Here’s what you should be achieving:

Step 1: Getting the actual map
Go to maps.yahoo.com, find your area and zoom in to a desired level—I went in somewhere between City and Street view in some area in Bucharest, Romania but you can also do a Country view. If your part of the world isn’t covered by yahoo maps, try google maps or get a regular image of a map for the area you need.
Hit the PrintScreen key, go in Photoshop and paste it in a new document and then Crop (C key) the image keeping only the desired part. Use the Patch Tool or the Healing Brush Tool to remove the center cross.

Step 2: Applying the old paper texture to give it a vintage look
For the second step you need an old grunge paper texture. I used this free image from cgtextures.
Paste it on a new layer above the map and set the blending mode to Multiply.

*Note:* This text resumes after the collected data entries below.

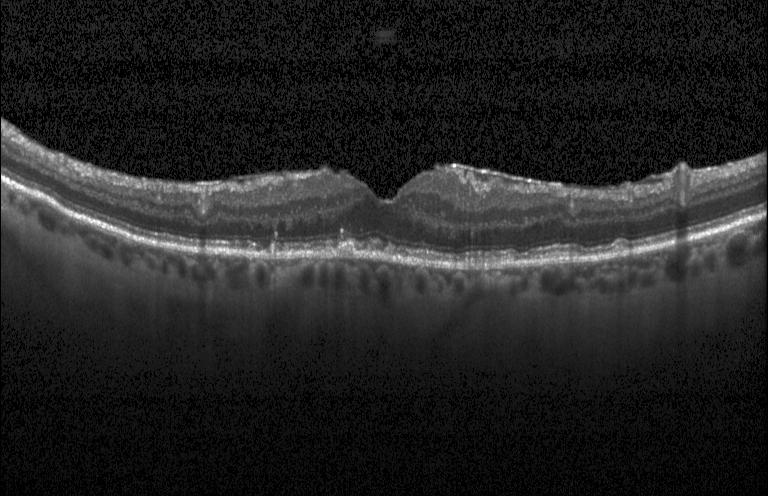
Heidelberg Spectralis OCT system; optical coherence tomography B-scan. The scan shows drusen.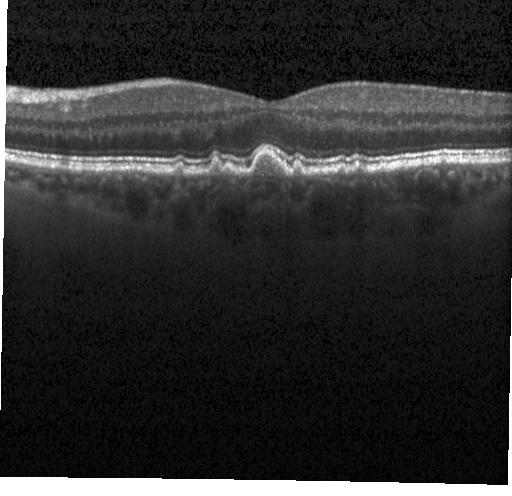 Horizontal scan through the fovea; acquired on a Heidelberg Spectralis; spectral-domain optical coherence tomography; optical coherence tomography B-scan.
Finding: multiple drusen.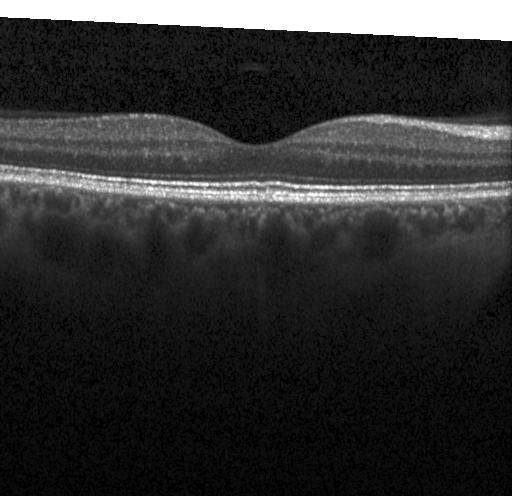 Optical coherence tomography B-scan.
Impression: no choroidal neovascularization, diabetic macular edema, or drusen.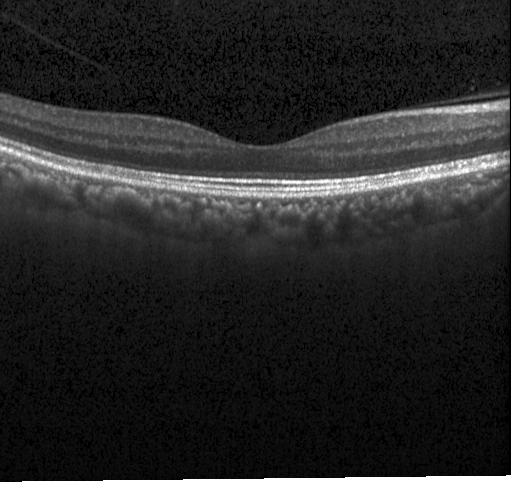

Optical coherence tomography scan. Impression: no choroidal neovascularization, diabetic macular edema, or drusen.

If your image turns out to dark, select the paper layer and go to Image > Adjustment > Brightness/Contrast and set set the brightness to a higher value (I didn’t need to). You may also need to adjust its size and position.

Step 3: Adding a photograph
Now you need to find a suited image of your city/region. Well, it doesn’t necessarily have to be related to your region as long as it looks good. I used this image of the The Athenaeum in Bucharest. But I also found fantasy/surreal art images to look great here (examples at the end).
Paste the image under the paper layer and adjust its blending mode, opacity and brightness/contrast. I used Multiply with a 50% Opacity but you may want to try other values for your image of choice (like Soft Light for the blending mode or increasing the Brightness).

Step 4: Clear the roads!
Next thing I did here was to create a Layer Mask to the Bucharest Athenaeum layer and while having the mask selected and the foreground to black, I used a 100px brush with 0% hardness to brush away the sky.
Then, with the same brush, but after setting its Opacity to 50% I brushed some more on the mask in regions I considered to “crowded” like where there ware roads and texts from the map layer and trees and building parts from the Athenaeum image.
I then reduced the brush size and brushed some more along the roads.
The brush size should be smaller than the road width. Try to only brush inside the roads.

Step 5: A nice final touch, the borders
Your layers should now be in this order: Paper layer (up most), Photograph layer and Map layer.
While having the Photograph layer selected, create a new layer (Ctrl+Shift+N), name it Borders and fill it with white (press D and X to make the foreground color white and Alt + Backspace to fill it with color).
Hit Ctrl+A to select all, go to Select > Modify > Contract and contract the selection by 19px. Change the Foreground Color to #999999 and hit Alt+Backspace to fill the selection. Go to Select > Modify > Contract again and enter 1px. Hit the Delete key to clear the selection.

And you’re done. Gongrats!
Oh, right… I promised the fantasy examples:

I used two layers with two photographs for the one above, both with Multiply blending mode and both with layer masks.

Another cool vintage example:

And another one, of a south Romanian view (click to expand):
Go beyond: add a page curl using Veerle’s tutorial and place it on a desk environment!
Let me know how it all went. Good luck!

1 week ago #
This is the epitome of “nifty”
Floated!!!
1 week ago #
I love how you’ve actually used a real map from Yahoo for this! Good job.
1 week ago #
I really like this tutorial and I’m looking forward to trying it later today. The end result is looks great. Thanks for the tut!
1 week ago #
Hey. Thanks for the great tutorial. I shall use it. But don’t forget to put a great old north point to top it off.
Cheers
1 week ago #
@Brissy18: I can’t beleive I didn’t thought of that when I made it.
1 week ago #
This is very interesting.I will use it to show my shop on website.
1 week ago #
This is fantastic! Thank you for sharing such a brilliant idea with the world. I’ll have fun trying this!